# Question about requeening



## Solomon Parker (Dec 21, 2002)

Mikect05 said:


> was surprised that they are not treatment free.


I don't know whether to say "that's interesting" or "told you so." I hadn't thought about it directly before, but it makes all sorts of sense. I have said for a long time that VSH is only one trait that leads to varroa resistance, and that wild bees have highly variable levels of it. But I guess now that I think about it, it shouldn't surprise you. If somebody doesn't advertise treatment-free it's because they're not treatment-free. Bond Test is the only way to get truly treatment-free bees. VSH like many other things has become a marketing tool and really doesn't mean a whole lot.





Mikect05 said:


> So I was thinking of ordering from beeweaver...any other suggestions?

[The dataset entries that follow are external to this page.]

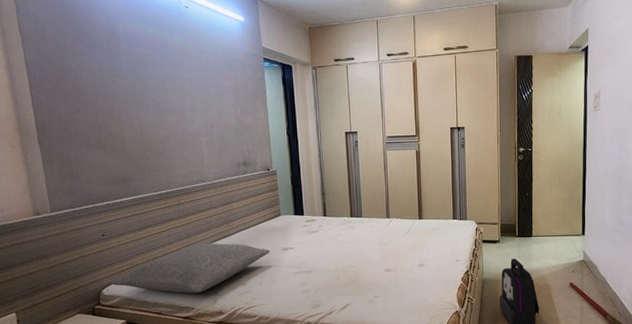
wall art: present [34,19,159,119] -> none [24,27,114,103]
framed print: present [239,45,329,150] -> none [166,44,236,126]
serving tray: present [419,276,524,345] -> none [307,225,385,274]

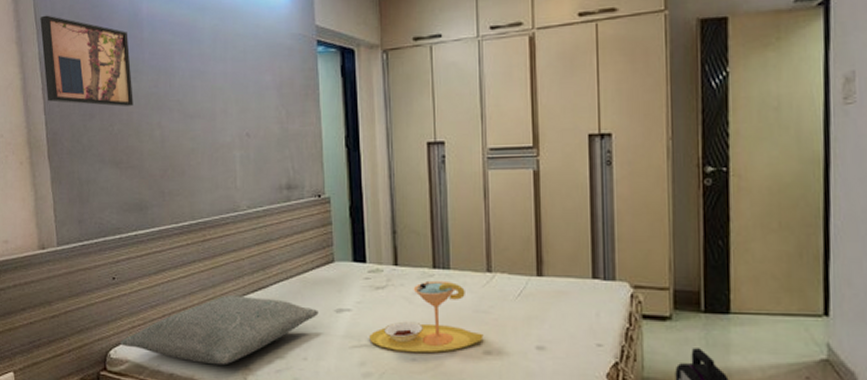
wall art: none [24,27,114,103] -> present [40,15,133,107]
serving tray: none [307,225,385,274] -> present [369,280,484,354]

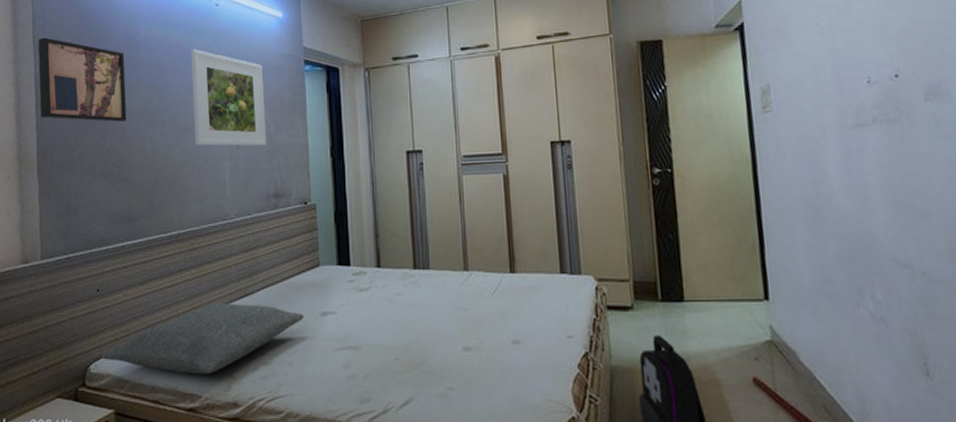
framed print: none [196,28,279,135] -> present [191,49,267,146]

I'd recommend someone closer to your location if you can find them. You're asking for trouble with southern bees in your location, but I think you figured that out last year.





Mikect05 said:


> will re-queening disrupt that flow for us?


Not that can't be fixed. You're not trying for honey production, you only need them to get through the winter.


----------



## Mikect05 (Apr 17, 2009)

Thanks Solomon! Does anybody have suggestions of where I can buy 3 queens in the northeast from non-treated survivor stock?


----------



## Oldtimer (Jul 4, 2010)

Mike cannot help re where to get non treated survivor stock, but to the other part of your question, is it too late.

It might be. What likely happened last year is that mite population built up during summer, then when winter comes and bee population drops there is suddenly a much higher ratio of mites to bees, and the hive dies. It's a common scenario.

It's likely that the exact same scenario is playing out again in your new hives. Mite issues are not yet obvious though because the high bee population means most of the bees are unaffected as yet and healthy. So, let's say, best case, you are able to get queens that are fully mite resistant. The issue would be, even if you got them today, they will go into your hives and not be laying much for at least another week. Add 3 weeks for those bees to start emerging, you have around a month before any of the resistant bees at all will be in the hive. And that's if you started today. Add to that month several more weeks before you get a meaningful percentage of those bees in the hive, it is getting into winter, your chances of averting disaster are there, but are fairly middling. And that is based on best case scenario of getting a totally resistant bee, and doing it today.

A little depressing I know. But on the positive, a queen is what, 20 or 30 bucks? Heck you'd likely spend that in a café without a second thought so why not just go ahead and give it your best shot. If it doesn't work out, you are not much worse off plus will have gained more experience for next year.

While I cannot help you re getting the untreated survivor queens, from hanging around in the forum for a few years I have noticed that buying untreated survivor queens has been virtually impossible for anyone attempting it. However lately Solomon has been saying he is selling queens so may be worth talking to him, he has also said his bees are awesome.

But if that avenue does not work out, Beeweaver will be your best bet. OK, maybe not meet the high standards suggested of local adapted bees or whatever, but if the reality is that the perfect bee is not obtainable, go for second best. As stated, the money, is really neither here nor there.

But in summary, my thoughts on your situation are that the odds of your bees getting through this winter will be a crap shoot, and that will be regardless of what you do. But that doesn't mean you should do nothing, go ahead and do the best you can for them, there's no guarantees but it could move the odds a bit.

Good luck!


----------